Source material:
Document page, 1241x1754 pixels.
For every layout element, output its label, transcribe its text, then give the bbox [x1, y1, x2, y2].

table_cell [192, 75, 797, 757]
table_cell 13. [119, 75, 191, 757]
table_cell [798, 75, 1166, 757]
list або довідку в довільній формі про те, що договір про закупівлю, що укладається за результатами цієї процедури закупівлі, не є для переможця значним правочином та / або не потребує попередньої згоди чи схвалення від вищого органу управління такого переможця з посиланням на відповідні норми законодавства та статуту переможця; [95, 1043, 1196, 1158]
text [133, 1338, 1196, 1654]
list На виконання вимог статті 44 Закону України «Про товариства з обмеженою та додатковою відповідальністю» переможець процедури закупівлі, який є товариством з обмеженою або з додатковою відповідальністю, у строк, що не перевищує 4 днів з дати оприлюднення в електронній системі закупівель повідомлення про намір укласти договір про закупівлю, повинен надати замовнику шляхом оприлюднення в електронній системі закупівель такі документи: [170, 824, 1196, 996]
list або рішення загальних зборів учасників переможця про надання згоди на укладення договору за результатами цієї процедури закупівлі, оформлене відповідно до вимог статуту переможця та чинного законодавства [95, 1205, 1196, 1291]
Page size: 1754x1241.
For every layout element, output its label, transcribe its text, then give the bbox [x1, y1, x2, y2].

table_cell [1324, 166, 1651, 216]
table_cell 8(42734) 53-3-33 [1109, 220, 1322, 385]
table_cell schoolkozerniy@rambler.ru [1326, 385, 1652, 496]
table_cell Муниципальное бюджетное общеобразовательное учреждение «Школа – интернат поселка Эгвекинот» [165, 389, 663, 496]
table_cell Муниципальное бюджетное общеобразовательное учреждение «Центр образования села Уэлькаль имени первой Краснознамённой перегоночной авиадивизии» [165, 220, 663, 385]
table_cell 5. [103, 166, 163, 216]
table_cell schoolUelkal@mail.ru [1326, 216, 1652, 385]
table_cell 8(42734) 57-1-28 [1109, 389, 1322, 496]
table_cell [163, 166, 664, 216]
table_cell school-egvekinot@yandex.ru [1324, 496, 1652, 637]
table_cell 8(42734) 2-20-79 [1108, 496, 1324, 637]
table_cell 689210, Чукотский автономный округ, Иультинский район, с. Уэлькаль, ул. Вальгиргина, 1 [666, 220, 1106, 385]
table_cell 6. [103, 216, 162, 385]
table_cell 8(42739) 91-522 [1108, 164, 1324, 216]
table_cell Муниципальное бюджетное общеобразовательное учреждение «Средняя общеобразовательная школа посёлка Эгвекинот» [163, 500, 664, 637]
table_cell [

Your task:
When you answer, repeat each entry exactly as it appears above.

Result of this exercise:
Document page, 1241x1754 pixels.
For every layout element, output its label, transcribe its text, then give the bbox [x1, y1, x2, y2].

table_cell [192, 75, 797, 757]
table_cell 13. [119, 75, 191, 757]
table_cell [798, 75, 1166, 757]
list або довідку в довільній формі про те, що договір про закупівлю, що укладається за результатами цієї процедури закупівлі, не є для переможця значним правочином та / або не потребує попередньої згоди чи схвалення від вищого органу управління такого переможця з посиланням на відповідні норми законодавства та статуту переможця; [95, 1043, 1196, 1158]
text [133, 1338, 1196, 1654]
list На виконання вимог статті 44 Закону України «Про товариства з обмеженою та додатковою відповідальністю» переможець процедури закупівлі, який є товариством з обмеженою або з додатковою відповідальністю, у строк, що не перевищує 4 днів з дати оприлюднення в електронній системі закупівель повідомлення про намір укласти договір про закупівлю, повинен надати замовнику шляхом оприлюднення в електронній системі закупівель такі документи: [170, 824, 1196, 996]
list або рішення загальних зборів учасників переможця про надання згоди на укладення договору за результатами цієї процедури закупівлі, оформлене відповідно до вимог статуту переможця та чинного законодавства [95, 1205, 1196, 1291]
Page size: 1754x1241.
For every layout element, output its label, transcribe its text, then give the bbox [x1, y1, x2, y2].

table_cell [1324, 166, 1651, 216]
table_cell 8(42734) 53-3-33 [1109, 220, 1322, 385]
table_cell schoolkozerniy@rambler.ru [1326, 385, 1652, 496]
table_cell Муниципальное бюджетное общеобразовательное учреждение «Школа – интернат поселка Эгвекинот» [165, 389, 663, 496]
table_cell Муниципальное бюджетное общеобразовательное учреждение «Центр образования села Уэлькаль имени первой Краснознамённой перегоночной авиадивизии» [165, 220, 663, 385]
table_cell 5. [103, 166, 163, 216]
table_cell schoolUelkal@mail.ru [1326, 216, 1652, 385]
table_cell 8(42734) 57-1-28 [1109, 389, 1322, 496]
table_cell [163, 166, 664, 216]
table_cell school-egvekinot@yandex.ru [1324, 496, 1652, 637]
table_cell 8(42734) 2-20-79 [1108, 496, 1324, 637]
table_cell 689210, Чукотский автономный округ, Иультинский район, с. Уэлькаль, ул. Вальгиргина, 1 [666, 220, 1106, 385]
table_cell 6. [103, 216, 162, 385]
table_cell 8(42739) 91-522 [1108, 164, 1324, 216]
table_cell Муниципальное бюджетное общеобразовательное учреждение «Средняя общеобразовательная школа посёлка Эгвекинот» [163, 500, 664, 637]
table_cell [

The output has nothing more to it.